He is a third year student here at CSU Long Beach. He originally lived in Pasadena before coming here to Long Beach for school. He liked the SoCal feel, so he decided to stay here in order to go to school. He’s always liked art as it was an excellent way of expressing himself, which has always been very important to him from a young age. When applying it was between graphic design and art, but he sees art as for yourself where as graphic design is more for other people. He is a junior applying to the sculpting program.

The work is cute ceramic animals stuck inside blocks of cement. They are arranged in a way that leads you to the left hand side of the room, and restricts your mobility to he left corner, unless you step over them. From there, there is a light wind chime sound playing, and the lights are only on the cement stones, leaving the majority of the room behind it dark. The blocks were mostly smooth, except for some of them being rough, sort of like a sidewalk.

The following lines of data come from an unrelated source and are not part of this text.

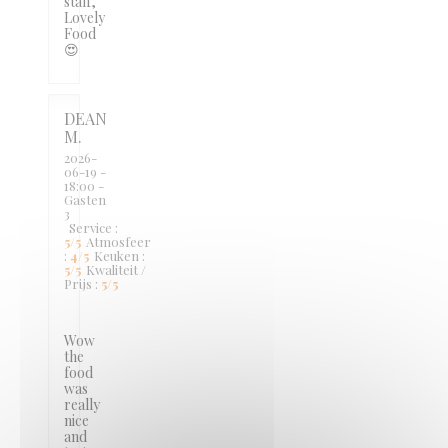
staff,
Lovely
Food
😍
DEAN
M
2026-
06-19
-
18:00 -
Gasten
3
Service
:
5
/5
Atmosfeer
:
4
/5
Keuken
:
5
/5
Kwaliteit /
Prijs
:
5
/5
Wow
the
food
was
really
nice
and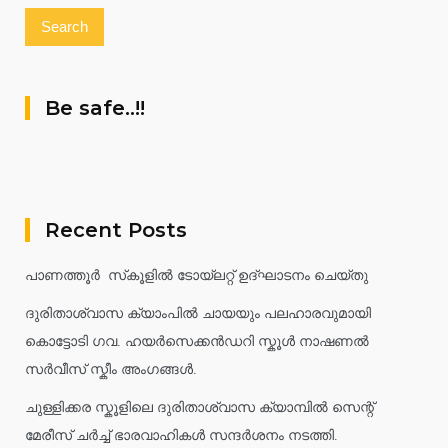
Be safe..!!
Recent Posts
പാണത്തൂർ സ്‌കൂളിൽ ടോയ്ലറ്റ് ഉദ്ഘാടനം ചെയ്തു
ദുരിതാശ്വാസ ക്യാംപിൽ ചായയും പലഹാരവുമായി
കൊട്ടോടി ഗവ. ഹയർസെക്കൻഡറി സ്കൂൾ നാഷണൽ
സർവീസ് സ്കീം അംഗങ്ങൾ.
ചുള്ളിക്കര സ്കൂളിലെ ദുരിതാശ്വാസ ക്യാമ്പിൽ സെന്റ്
മേരീസ് ചർച്ച് ഭാരവാഹികൾ സന്ദർശനം നടത്തി.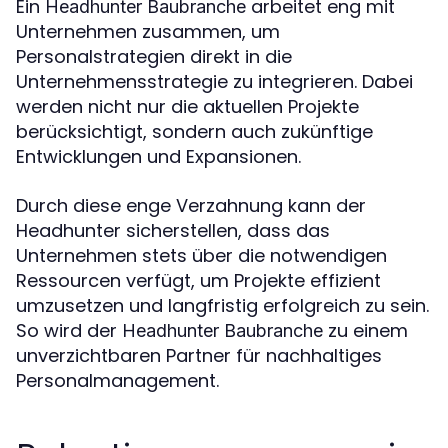
Ein
arbeitet eng mit
Headhunter Baubranche
Unternehmen zusammen, um
Personalstrategien direkt in die
Unternehmensstrategie zu integrieren. Dabei
werden nicht nur die aktuellen Projekte
berücksichtigt, sondern auch zukünftige
Entwicklungen und Expansionen.
Durch diese enge Verzahnung kann der
Headhunter sicherstellen, dass das
Unternehmen stets über die notwendigen
Ressourcen verfügt, um Projekte effizient
umzusetzen und langfristig erfolgreich zu sein.
So wird der
zu einem
Headhunter Baubranche
unverzichtbaren Partner für nachhaltiges
Personalmanagement.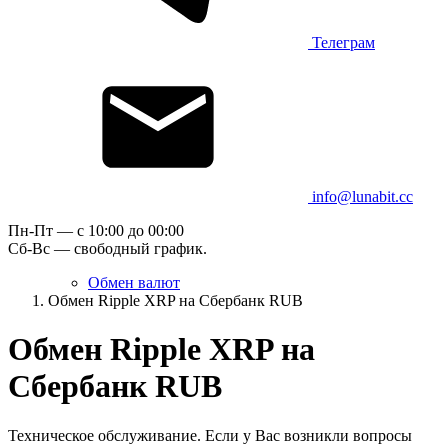
Телеграм
info@lunabit.cc
Пн-Пт — c 10:00 до 00:00
Сб-Вс — свободный график.
Обмен валют
Обмен Ripple XRP на Сбербанк RUB
Обмен Ripple XRP на
Сбербанк RUB
Техническое обслуживание. Если у Вас возникли вопросы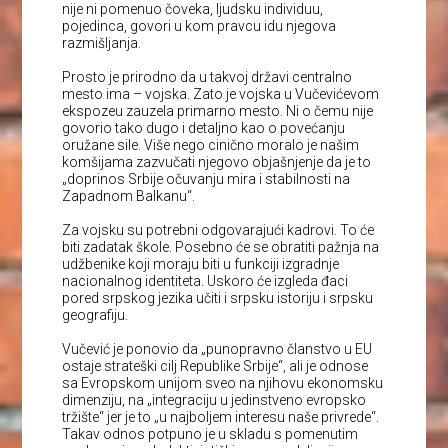
nije ni pomenuo čoveka, ljudsku individuu,
pojedinca, govori u kom pravcu idu njegova
razmišljanja.
Prosto je prirodno da u takvoj državi centralno
mesto ima – vojska. Zato je vojska u Vučevićevom
ekspozeu zauzela primarno mesto. Ni o čemu nije
govorio tako dugo i detaljno kao o povećanju
oružane sile. Više nego cinično moralo je našim
komšijama zazvučati njegovo objašnjenje da je to
„doprinos Srbije očuvanju mira i stabilnosti na
Zapadnom Balkanu“.
Za vojsku su potrebni odgovarajući kadrovi. To će
biti zadatak škole. Posebno će se obratiti pažnja na
udžbenike koji moraju biti u funkciji izgradnje
nacionalnog identiteta. Uskoro će izgleda đaci
pored srpskog jezika učiti i srpsku istoriju i srpsku
geografiju.
Vučević je ponovio da „punopravno članstvo u EU
ostaje strateški cilj Republike Srbije“, ali je odnose
sa Evropskom unijom sveo na njihovu ekonomsku
dimenziju, na „integraciju u jedinstveno evropsko
tržište“ jer je to „u najboljem interesu naše privrede“.
Takav odnos potpuno je u skladu s pomenutim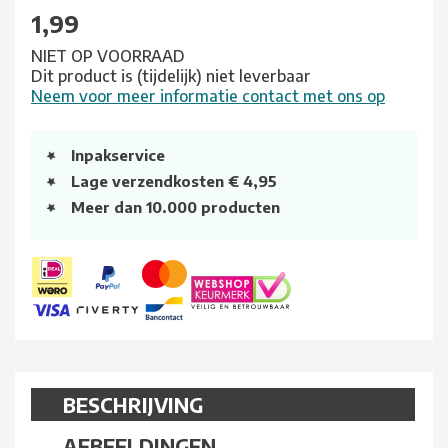
1,99
NIET OP VOORRAAD
Dit product is (tijdelijk) niet leverbaar
Neem voor meer informatie contact met ons op
Inpakservice
Lage verzendkosten € 4,95
Meer dan 10.000 producten
BESCHRIJVING
AFBEELDINGEN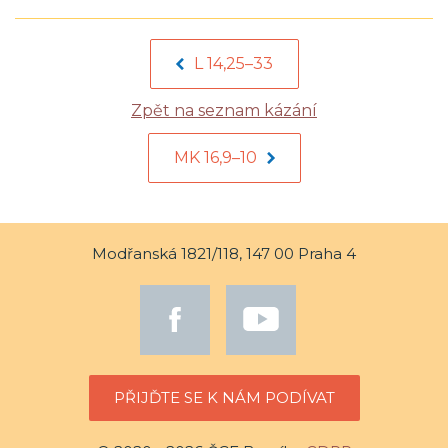
L 14,25–33
Zpět na seznam kázání
MK 16,9–10
Modřanská 1821/118, 147 00 Praha 4
PŘIJĎTE SE K NÁM PODÍVAT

These pieces were mainly about balance with a meditative-like atmosphere. The dark area behind the pieces and the windchime music was meant to relax you and put you in a meditative-like state of mind. The ceramic pieces are seen as cute, or “feminine'” which is meant to balance out the rough/industrial cement, or “masculine.” He said this is a political piece as he started working on this around the time of the inauguration. He used the space and the structure of the cement pieces to form a sort of constriction on walking to see who would stay within that “wall” of sorts, and who would step over them and go behind.

He never went into the reasoning for wondering who would go behind his wall and who would stay within it’s boundaries, but given his statement that this is a political piece, I can’t help but wonder if it has any connection to Trump’s wall. Also, I wonder if it’s sort of a psychological thing, to see who is more suggestible with boundaries and staying in their “comfort zone,” and who is more bold and willing to explore. I also felt a strong sense of balance in the room. The strong cement was balanced by the soft lighting and the feminine ceramics. The music felt comfortable with the dim lighting.